[Spambayes] Some ideas I have....

John Draper crunch@shopip.com
Sat, 28 Sep 2002 14:37:13 -0700


HI,

I want to start up another discussion about what the direction of the group is heading,  as far as addressing the issues of where spam filter should take place.   IE:  Client side,  Vs Server side.   We've all been through this before,  but I want a little more clarity the group is heading.  Just a quick summary of the issues I'm percieving...

Client side filtering allows for more individual customization.   Individualized Corpuses are needed,  but this then puts the bandwidth burdon on the indivisual.   They STILL have to pull down the spam from the POP server.   But this POP server can also have filtering taking place as well.   Is it my understanding that there is to be a more generalized type of filtering,  applicable to the general group of Email users sharing the same POP server?   Then having a more customizable filtering take place (either through processing scripts on the POP serer,   or on Client level code,  running as a POP Proxy,  or as some other localized stript needed for filtering.

* * * * * * * * *

**Instructions:**
A – In the post about client-side versus server-side spam filtering, what burden does client-side filtering put on the individual?
B – Write the next part of the post about client-side versus server-side spam filtering, picking up after its final sentence.

* * * * * * * * *

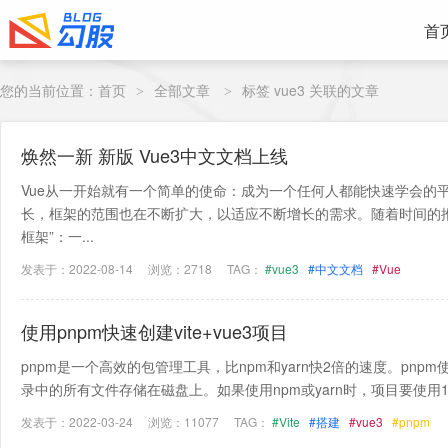
首
您的当前位置：
首页
全部文章
标签 vue3 关联的文章
>
>
焕然一新 新版 Vue3中文文档上线
Vue从一开始就有一个简单的使命：成为一个任何人都能快速学会的
长，框架的范围也在不断扩大，以适应不断增长的需求。随着时间的
框架”：一...
发表于：2022-08-14
浏览：2718
TAG：
#vue3
#中文文档
#Vue
使用pnpm快速创建vite+vue3项目
pnpm是一个高效的包管理工具，比npm和yarn快2倍的速度。pn
录中的所有文件存储在磁盘上。如果使用npm或yarn时，项目要使用100个
发表于：2022-03-24
浏览：11077
TAG：
#Vite
#搭建
#vue3
#pnpm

* * * * * * * * *

**Answers given:**
A – It puts the bandwidth burden on the individual, who still has to pull the spam down from the POP server.

B –
Most of all this theorical statistical discussions are far above my head,  and the lack of my old College Staatistical textbooks where are probably outdated anyway,   I decided to take a less focus on these discussions,  and want to contribute by helping make our efforts more usable to the spam fighting community.

My experience in programming,  is more to throw something together to get a "proof of permance" system up and running.   My best talants are to "organize" different "Object" modules so they can be used for the largest range of applications as possible.

Let me throw in some really cool concepts I learned,  which i feel sort of "attached" to.

I had an opportunity to use Symantic's Think Class Liberty,  a collection or wuite of powerful C++ object that define computer functionality analygous to the way "People" work.   Let me give you an example...   Lets say we have a dialog box,  with numerous emdbedded and hierarchical "views".   One can think of the overall dialog as an "organization",   not onlike an "Accounting" department,  or "Development" department.  So,  in effect,  the Dialog would be a "supervisor" to raign over each of the elements inside.  But each of these elements can also be "supervisors" over things inside them.   NOT to be confused with "Inheritance" hierarchy,  there is a "Command" hierarchy.

The rule is simple...  each of the "Subordinate Bureaucrats" as I like to call them (name comes from Think Class Library),  never has to know anything about it's supervisor.   It is the supervisor's responsibility to manage and "inform" the collection of objects under it's "rule" or "control".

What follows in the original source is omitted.